His experiment was simple to do and could be repeated by anyone with an interest in their own internal workings. He used ‘brain training’ app Lumosity to record daily scores for one year across five categories – speed, memory, attention, flexibility, and problem solving – along with some useful metadata, then aggregated mental performance metrics. The metadata included was wide-ranging and included factors such as how much sleep he got, whether he ate breakfast, whether he drank coffee, and whether he was wearing glasses. More factors are still being added.
Of course, his results are open to influence from uncontrollable factors such as how the app calculates scores, whether he is naturally improving at Lumosity’s games, and whether his scores in certain areas are affected by the games available – but Mattan goes to great lengths to explain how he negated this problems.

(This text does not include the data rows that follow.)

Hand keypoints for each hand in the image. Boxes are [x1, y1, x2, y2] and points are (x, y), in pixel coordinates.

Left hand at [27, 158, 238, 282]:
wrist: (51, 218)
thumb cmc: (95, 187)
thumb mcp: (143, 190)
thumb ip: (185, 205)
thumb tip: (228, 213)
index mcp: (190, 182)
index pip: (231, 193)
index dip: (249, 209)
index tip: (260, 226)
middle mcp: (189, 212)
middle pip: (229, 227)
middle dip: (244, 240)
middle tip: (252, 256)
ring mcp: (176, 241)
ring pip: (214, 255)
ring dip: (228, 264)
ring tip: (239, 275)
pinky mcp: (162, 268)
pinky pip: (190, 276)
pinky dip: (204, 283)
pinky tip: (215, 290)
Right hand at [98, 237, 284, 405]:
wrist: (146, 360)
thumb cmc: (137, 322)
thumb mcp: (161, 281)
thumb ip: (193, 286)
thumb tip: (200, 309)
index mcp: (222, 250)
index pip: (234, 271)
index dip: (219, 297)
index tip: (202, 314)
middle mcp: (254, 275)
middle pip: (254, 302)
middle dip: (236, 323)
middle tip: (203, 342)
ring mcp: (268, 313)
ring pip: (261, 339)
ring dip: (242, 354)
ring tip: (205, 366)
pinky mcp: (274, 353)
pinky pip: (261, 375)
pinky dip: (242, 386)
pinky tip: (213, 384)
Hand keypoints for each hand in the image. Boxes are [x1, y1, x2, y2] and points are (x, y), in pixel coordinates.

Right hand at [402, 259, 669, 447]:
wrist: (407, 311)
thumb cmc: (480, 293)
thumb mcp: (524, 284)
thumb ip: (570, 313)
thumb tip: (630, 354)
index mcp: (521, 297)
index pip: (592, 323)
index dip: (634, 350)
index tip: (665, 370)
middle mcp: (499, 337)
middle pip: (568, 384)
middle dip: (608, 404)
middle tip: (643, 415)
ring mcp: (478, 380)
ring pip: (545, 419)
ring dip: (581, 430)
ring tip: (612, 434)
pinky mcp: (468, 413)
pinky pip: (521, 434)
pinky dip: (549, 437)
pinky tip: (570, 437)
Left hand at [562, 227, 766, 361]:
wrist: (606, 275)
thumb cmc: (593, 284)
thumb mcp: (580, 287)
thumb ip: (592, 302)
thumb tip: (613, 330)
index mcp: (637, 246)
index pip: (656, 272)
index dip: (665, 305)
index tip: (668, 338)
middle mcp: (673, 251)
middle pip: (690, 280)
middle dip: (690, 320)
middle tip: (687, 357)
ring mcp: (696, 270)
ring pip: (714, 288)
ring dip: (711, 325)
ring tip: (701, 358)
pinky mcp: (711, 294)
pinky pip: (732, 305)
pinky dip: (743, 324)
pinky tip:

Ultimately, the experiment’s most valuable lesson is that big data is not just for computers that are capable of handling yottabytes of data or government-level initiatives, but is also something that can be applied in the real world to help ordinary people embark upon a journey of self-discovery. Whether you want to learn about your brain, monitor your fitness, or manage your finances, big data can be used to show you patterns and give you ideas that you would have never thought of otherwise.